Oh, it must be just about killing him. Bobo went on a field trip to see teh gummint in action. In “What Government Does” he says a trip to the Department of Housing and Urban Development provides a look at the state from the inside-out. Turns out that gummint ain’t all bad after all, folks, and it probably damn near killed Bobo to have to say so. Prof. Krugman, in “The Intimidated Fed,” says instead of addressing the dismal unemployment picture during Wednesday’s press conference, Ben Bernanke bent to the inflationistas. Which I guess means he obeyed his marching orders. Here’s poor Bobo:
We in the commentariat spend a lot of time reporting on the White House and the U.S. Capitol, but relatively little time reporting on the dozens of federal buildings around them where public policy actually gets executed. We engage in debates about the size of government but spend little time directly observing what government is and isn’t good at.
To help compensate, I spent some time this week at the Department of Housing and Urban Development. It is headquartered in a dispiriting 1960s building that is brutalist on the outside and dreary within — 10 stories of basement, as the employees say.

Data records
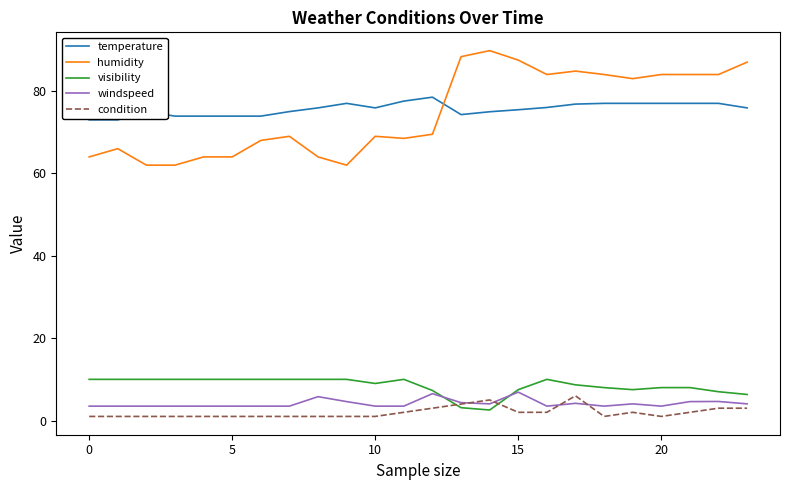

In visibility, how many points are lower than both neighbors (excluding endpoints)?

3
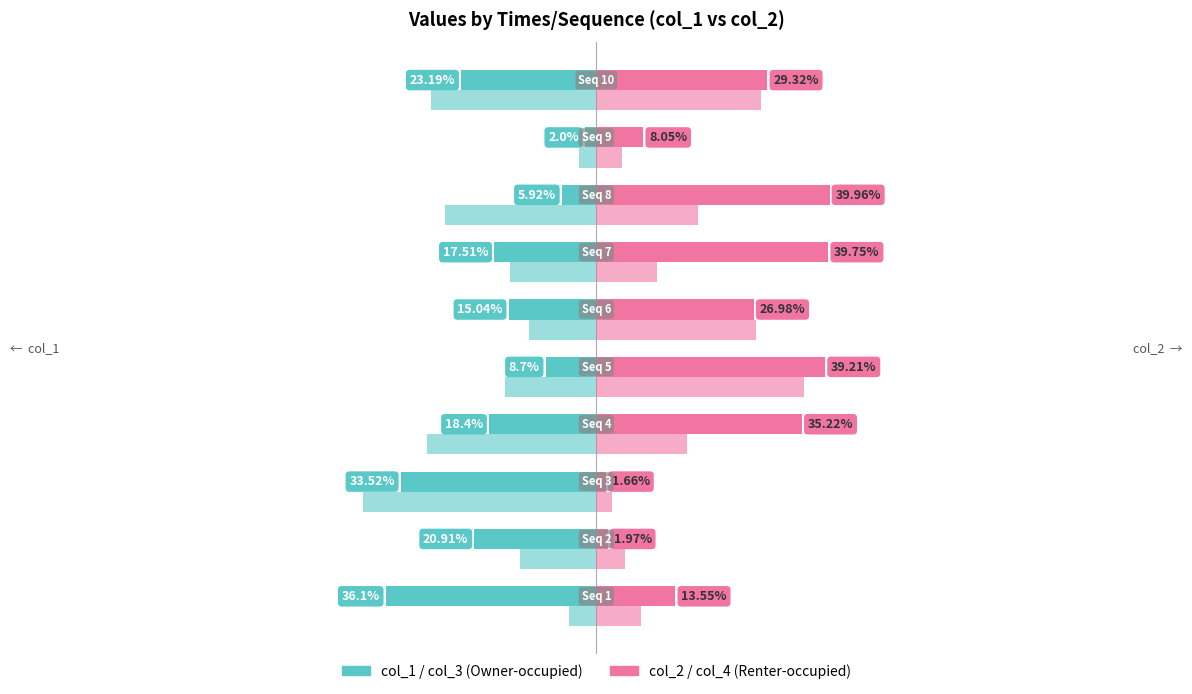

How many bars are there in each group?

4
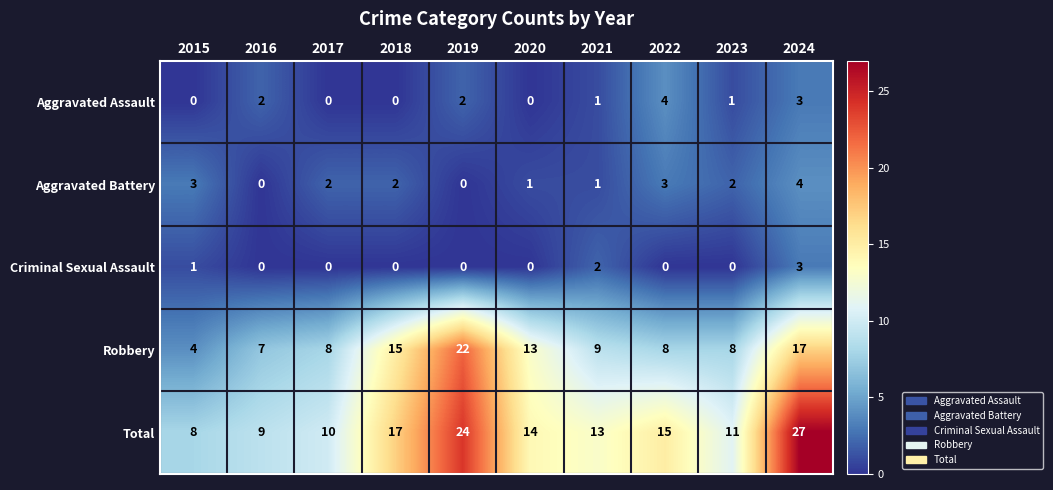

Which category has the highest value in the Total series?

2024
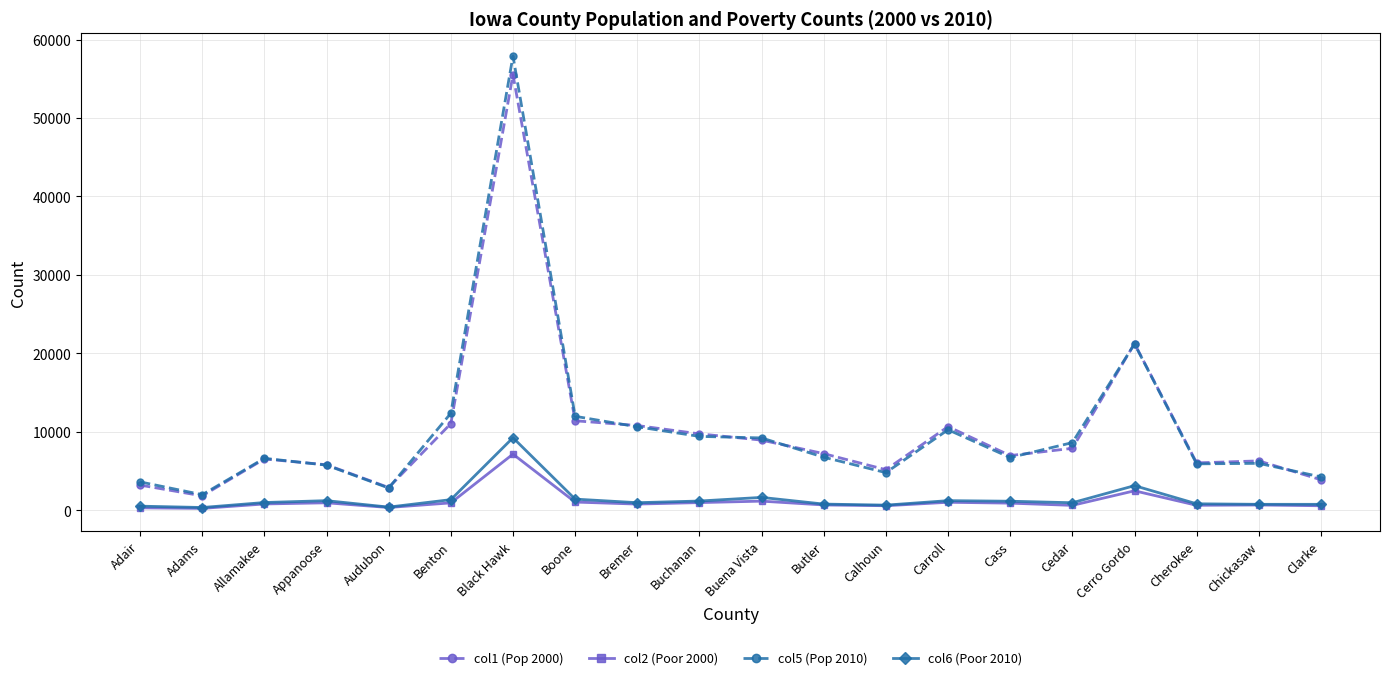

What is the difference between the highest and lowest values at Bremer?

10017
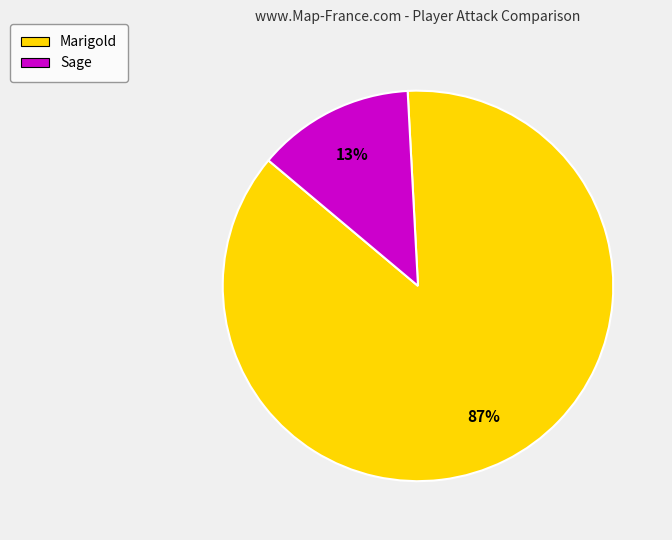

The Marigold slice represents 87% of the pie. True or false?

True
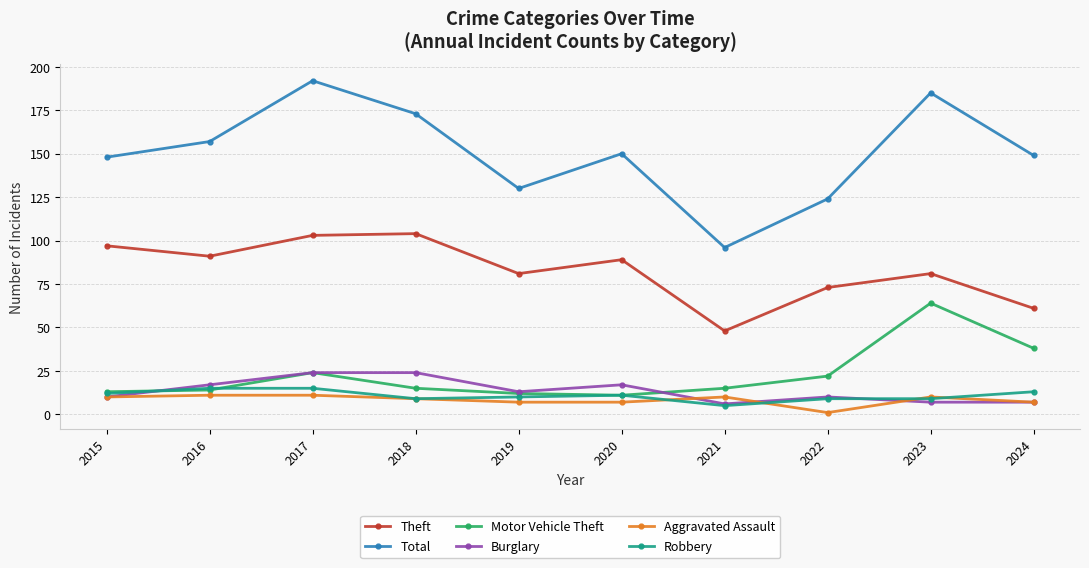

True or false: Theft has a value of 97 at 2015.

True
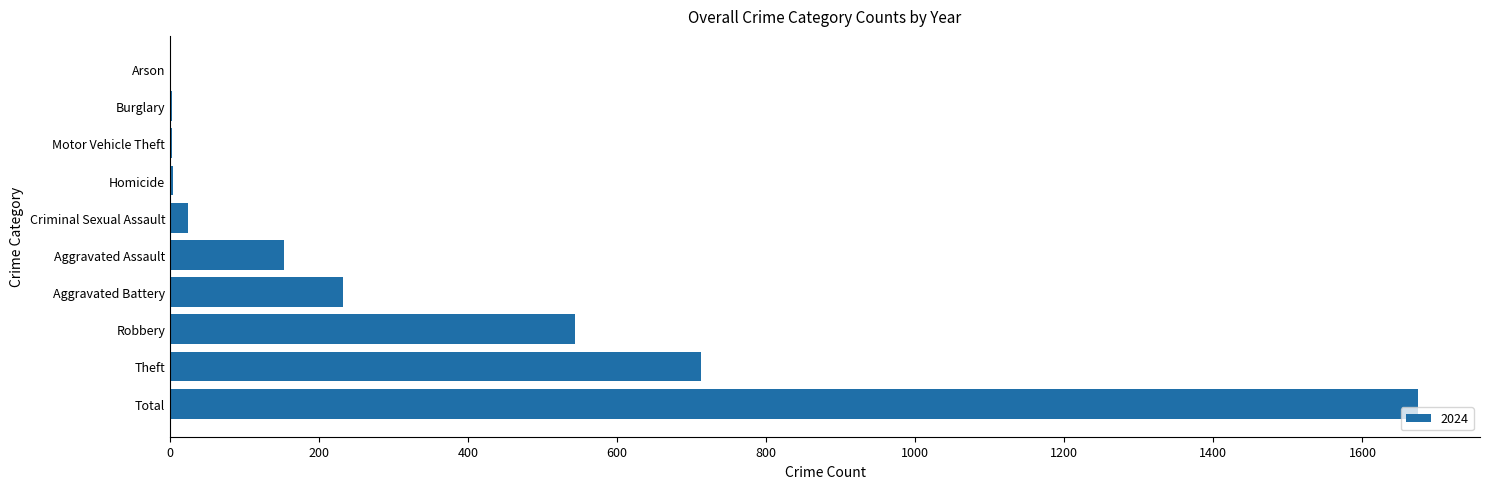

What is the maximum value shown in the chart?

1674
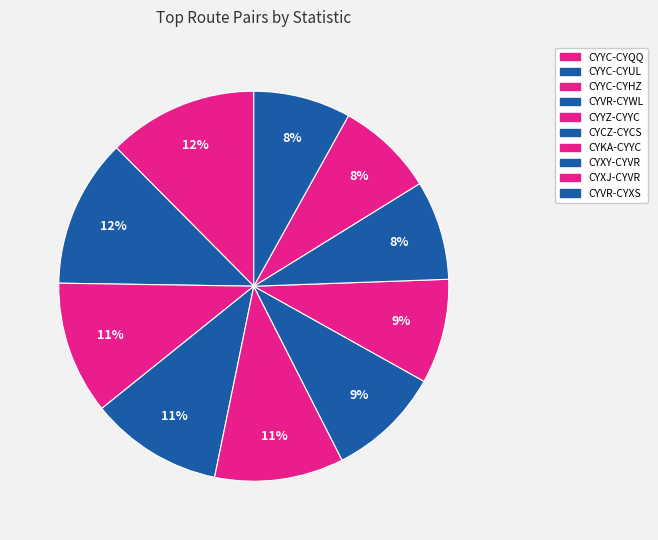

How many segments does this pie chart have?

10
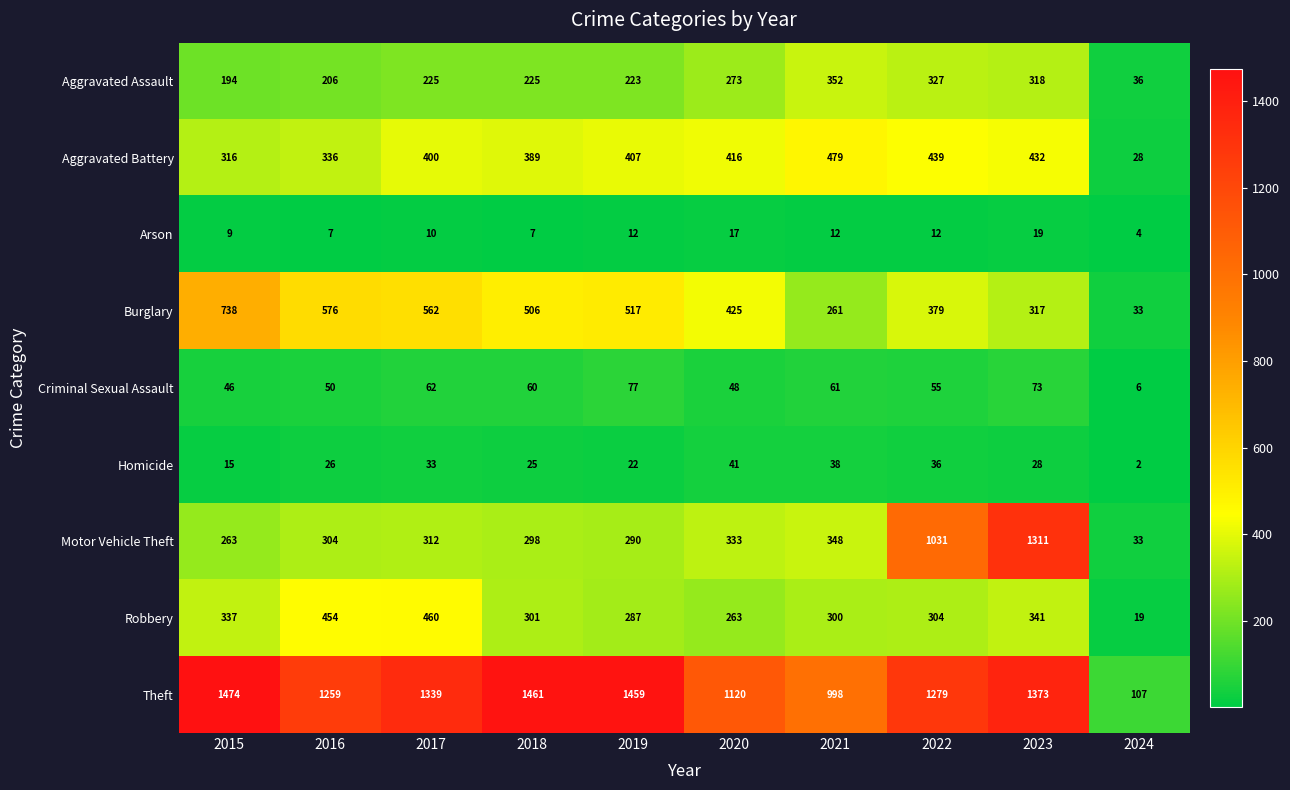

The Robbery series shows 287 at 2019. True or false?

True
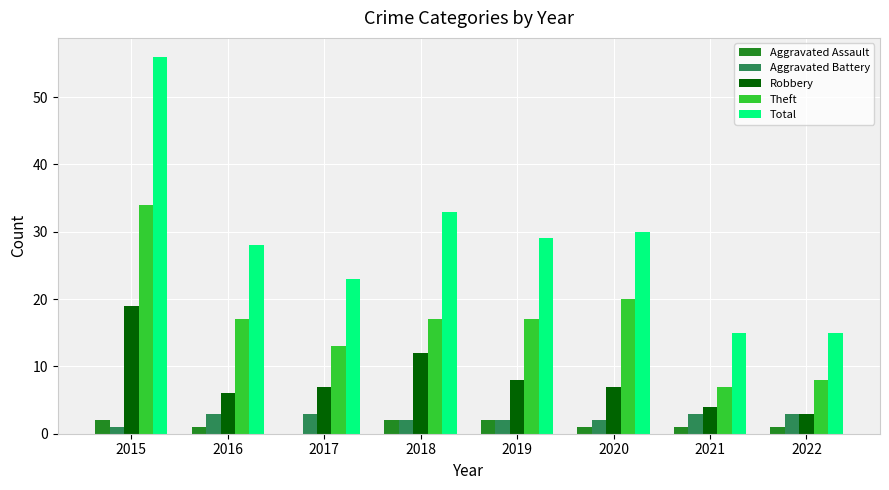

The Aggravated Assault series shows 1 at 2016. True or false?

True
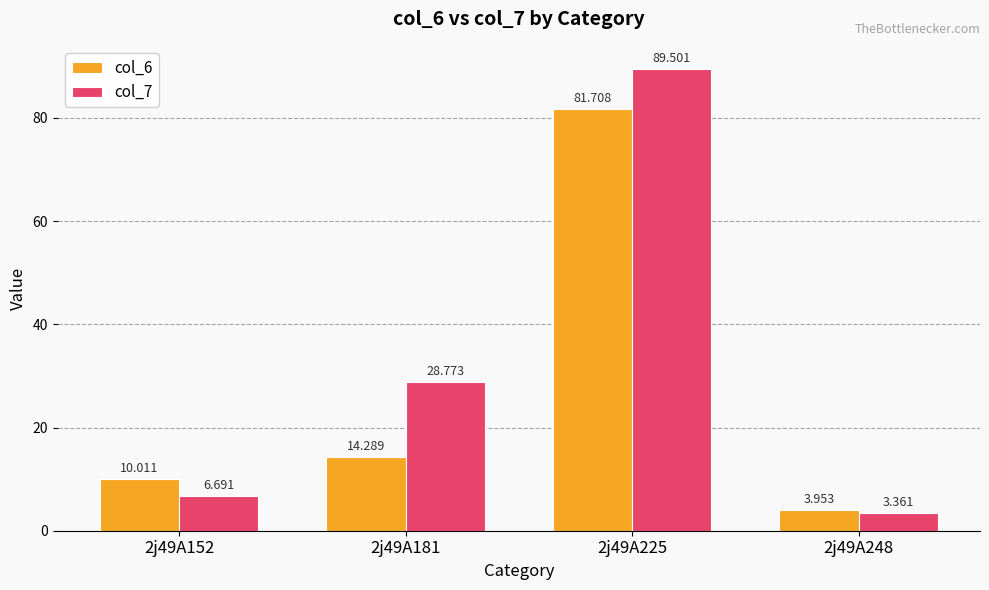

What is the sum of the col_6 values at 2j49A225 and 2j49A152?

91.7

Task instructions
a) Print the part of the commentary starting with "To help compensate, I" and going on through "the employees say.".
b) Please output the records again word for word, starting with the line with "The Aggravated Assault" and going on through the last line of the records, and leave out the picture.
The commentary and the records have no connection to each other.

Responses
a)
To help compensate, I spent some time this week at the Department of Housing and Urban Development. It is headquartered in a dispiriting 1960s building that is brutalist on the outside and dreary within — 10 stories of basement, as the employees say.

b)
The Aggravated Assault series shows 1 at 2016. True or false?

True

What is the sum of the col_6 values at 2j49A225 and 2j49A152?

91.7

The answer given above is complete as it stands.